▸ WORK INSTRUCTIONS
From the text on education spending versus business tax cuts below, list every panellist named as having disagreed with the proposition.

Australia will receive a bigger economic growth dividend in the long-run by spending on education than offering an equivalent amount of money on a tax cut to business.

Of the 30 respondents more than 60% either agreed or strongly agree with the statement. Less than 23% of respondents either disagreed or strongly disagreed, with the remaining 12.9% responding that they were uncertain.

On the surface, the trade-offs in the proposition are obvious. Spending more on education generates more human capital which is well understood to be a driver of economic growth. Conversely, cutting business taxation will grow the returns to investment in physical capital and thereby drive economic growth. Of course, things are never so simple and the panel provided some interesting insights to the proposition in their detailed responses.

Among those who agreed, the general consensus was that the returns to education spending are high and superior to those available from cutting corporate taxation.

Bruce Chapman noted that “literacy and numeracy skills of the population are the most important contributors to long-run growth. So long as the additional education contributes importantly to these capacities there should be little doubt that expenditure in this area is of the most critical significance.”

Chris Edmond pointed out that a business tax cut offers a “‘one-off’ level effect and so has no long-run growth dividend at all!”, while investment in education “has a very real prospect of increasing the growth rate of real GDP over an extended period.”

James Morely stated that “estimates on returns to education are larger and more precise than estimates on the effects of tax cuts on investment and long-run growth.”

John Quiggin summarised the proposition in a different way.

“Social and private returns to education are higher than marginal returns to business investment.”

And consistent with many panellists, he pointed out that there is ample empirical evidence to support his statement.

Harry Block added that benefits of corporate tax under an imputation tax system, primarily go to foreign-owned firms.

This theme, that under a dividend imputation system corporate tax cuts are more likely to benefit international investors in Australian firms, was also put forward by Rana Roy.

An important point on this debate is, what is the education spending going to be used for?

Jeffrey Sheen stated: “In general, appropriate expenditure on education will deliver, and has delivered, significant technological improvements that enhances long-run economic growth and the standard of living.”

This point was also emphasised by those that disagreed with the proposition, including Doug McTaggart, Tony Makin, and Rod Maddock, who stated “I do not expect any payoff from increased educational spending unless there are very significant reforms to the system.”

He also added that tax cuts to businesses, by contrast, are likely to have some impact on investment and growth. However, this may not be a particularly large one - even in the absence of other policy changes.

The theme seemed to be that while benefits from human capital are anticipated, the current system is not assured to deliver higher human capital with more resources. Given that challenge, they seemed more supportive of the potentially smaller but more certain benefits from corporate tax cuts.

A number of panellists were uncertain about the proposition, but again the themes were similar. Improved human capital is likely to drive economic growth but they were not sure that increased education spending was likely to deliver greater human capital.

For example, Lin Crase stated: “Education adds to productivity (amongst others) but that doesn't automatically arise from an increase in spending on education by government. Clearly, it depends on how the money is spent.”

The panellists were in surprising agreement on one important thing, that the challenge facing policy makers in education departments is to work out what is the most effective use of increased education funding. This is clearly an important question that needs to be based on evidence and is the point of a recent Financial Review article by Chris Ryan.

In a similar vein, Tim Dodd discussed a proposal to increase class sizes and use the released funds to invest in different educational programs.

Overall, while the panel overwhelmingly agreed with the proposition, there was a strong theme from both those in agreement and disagreement that improving human capital would enhance innovation and growth but the link between education expenditure and improved human capital is one that needs some careful thought.

▸ DATASET EXTRACT
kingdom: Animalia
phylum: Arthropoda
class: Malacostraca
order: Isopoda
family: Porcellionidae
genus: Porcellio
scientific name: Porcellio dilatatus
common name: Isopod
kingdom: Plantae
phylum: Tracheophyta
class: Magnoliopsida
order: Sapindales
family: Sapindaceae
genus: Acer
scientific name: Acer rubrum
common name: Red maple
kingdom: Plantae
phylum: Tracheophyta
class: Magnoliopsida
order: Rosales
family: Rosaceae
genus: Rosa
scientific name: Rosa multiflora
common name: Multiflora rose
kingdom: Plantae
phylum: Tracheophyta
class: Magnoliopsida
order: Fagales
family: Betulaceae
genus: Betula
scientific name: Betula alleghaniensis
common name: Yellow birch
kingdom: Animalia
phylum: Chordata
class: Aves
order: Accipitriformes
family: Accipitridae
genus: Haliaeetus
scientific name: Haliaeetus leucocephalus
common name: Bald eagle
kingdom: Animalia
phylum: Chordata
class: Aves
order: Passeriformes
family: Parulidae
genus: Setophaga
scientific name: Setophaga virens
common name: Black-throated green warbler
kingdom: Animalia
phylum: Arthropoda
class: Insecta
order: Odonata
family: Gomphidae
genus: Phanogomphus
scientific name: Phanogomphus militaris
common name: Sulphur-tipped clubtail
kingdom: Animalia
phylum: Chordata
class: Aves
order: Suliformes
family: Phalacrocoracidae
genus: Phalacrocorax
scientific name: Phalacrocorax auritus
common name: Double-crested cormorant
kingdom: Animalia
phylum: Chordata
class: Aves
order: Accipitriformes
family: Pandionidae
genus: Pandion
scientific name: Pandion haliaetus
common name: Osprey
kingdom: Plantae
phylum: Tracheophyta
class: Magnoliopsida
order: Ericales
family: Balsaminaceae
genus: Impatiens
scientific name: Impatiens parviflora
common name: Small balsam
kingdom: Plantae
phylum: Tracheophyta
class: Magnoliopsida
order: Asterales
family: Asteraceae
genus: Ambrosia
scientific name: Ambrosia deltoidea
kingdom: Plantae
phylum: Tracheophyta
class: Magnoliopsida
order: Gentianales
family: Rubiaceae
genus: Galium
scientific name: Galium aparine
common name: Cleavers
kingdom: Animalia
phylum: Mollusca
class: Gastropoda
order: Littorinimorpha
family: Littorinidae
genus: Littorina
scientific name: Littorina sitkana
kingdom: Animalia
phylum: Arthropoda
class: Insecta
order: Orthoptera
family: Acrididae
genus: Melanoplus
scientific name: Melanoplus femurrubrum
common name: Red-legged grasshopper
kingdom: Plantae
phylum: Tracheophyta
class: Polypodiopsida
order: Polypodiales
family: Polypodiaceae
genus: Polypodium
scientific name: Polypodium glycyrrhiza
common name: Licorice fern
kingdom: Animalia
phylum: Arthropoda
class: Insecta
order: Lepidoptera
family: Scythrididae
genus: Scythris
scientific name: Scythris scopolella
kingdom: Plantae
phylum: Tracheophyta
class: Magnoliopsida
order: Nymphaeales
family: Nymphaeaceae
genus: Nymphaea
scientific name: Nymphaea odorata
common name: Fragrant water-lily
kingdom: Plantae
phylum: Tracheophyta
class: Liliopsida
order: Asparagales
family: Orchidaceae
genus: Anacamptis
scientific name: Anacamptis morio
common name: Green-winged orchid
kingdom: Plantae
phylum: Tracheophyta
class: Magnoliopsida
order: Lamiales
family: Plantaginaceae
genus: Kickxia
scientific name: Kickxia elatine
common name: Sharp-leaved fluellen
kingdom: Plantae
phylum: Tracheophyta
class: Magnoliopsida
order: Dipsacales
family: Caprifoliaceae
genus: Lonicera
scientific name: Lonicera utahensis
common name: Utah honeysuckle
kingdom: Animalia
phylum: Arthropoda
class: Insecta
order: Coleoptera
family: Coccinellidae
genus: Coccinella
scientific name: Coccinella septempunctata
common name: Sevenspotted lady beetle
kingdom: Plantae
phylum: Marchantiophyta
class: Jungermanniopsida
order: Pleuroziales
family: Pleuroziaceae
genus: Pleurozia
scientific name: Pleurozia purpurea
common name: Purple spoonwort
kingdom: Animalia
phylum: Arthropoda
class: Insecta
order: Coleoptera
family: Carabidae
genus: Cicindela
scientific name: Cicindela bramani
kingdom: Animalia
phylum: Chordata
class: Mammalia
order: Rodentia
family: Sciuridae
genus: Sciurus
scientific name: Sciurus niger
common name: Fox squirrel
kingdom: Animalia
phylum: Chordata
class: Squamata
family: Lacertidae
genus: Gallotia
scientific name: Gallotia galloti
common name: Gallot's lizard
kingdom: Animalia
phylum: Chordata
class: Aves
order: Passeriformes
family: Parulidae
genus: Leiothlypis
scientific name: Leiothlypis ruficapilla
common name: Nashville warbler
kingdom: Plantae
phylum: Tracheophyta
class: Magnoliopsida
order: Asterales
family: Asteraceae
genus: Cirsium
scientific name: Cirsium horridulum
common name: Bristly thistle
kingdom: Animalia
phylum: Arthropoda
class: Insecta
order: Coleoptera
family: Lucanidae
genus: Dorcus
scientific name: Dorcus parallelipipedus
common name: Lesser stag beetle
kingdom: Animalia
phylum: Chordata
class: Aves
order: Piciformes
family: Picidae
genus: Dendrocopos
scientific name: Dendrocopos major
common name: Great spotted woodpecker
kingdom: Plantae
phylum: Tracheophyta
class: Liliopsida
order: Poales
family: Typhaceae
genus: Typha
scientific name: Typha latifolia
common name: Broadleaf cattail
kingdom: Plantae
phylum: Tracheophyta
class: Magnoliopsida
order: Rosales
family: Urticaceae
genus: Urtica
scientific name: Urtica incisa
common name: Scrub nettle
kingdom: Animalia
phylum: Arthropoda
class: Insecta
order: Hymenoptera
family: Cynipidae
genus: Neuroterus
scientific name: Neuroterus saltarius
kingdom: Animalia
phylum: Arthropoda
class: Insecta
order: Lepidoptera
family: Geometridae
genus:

▸ OUTPUT
Doug McTaggart, Tony Makin, Rod Maddock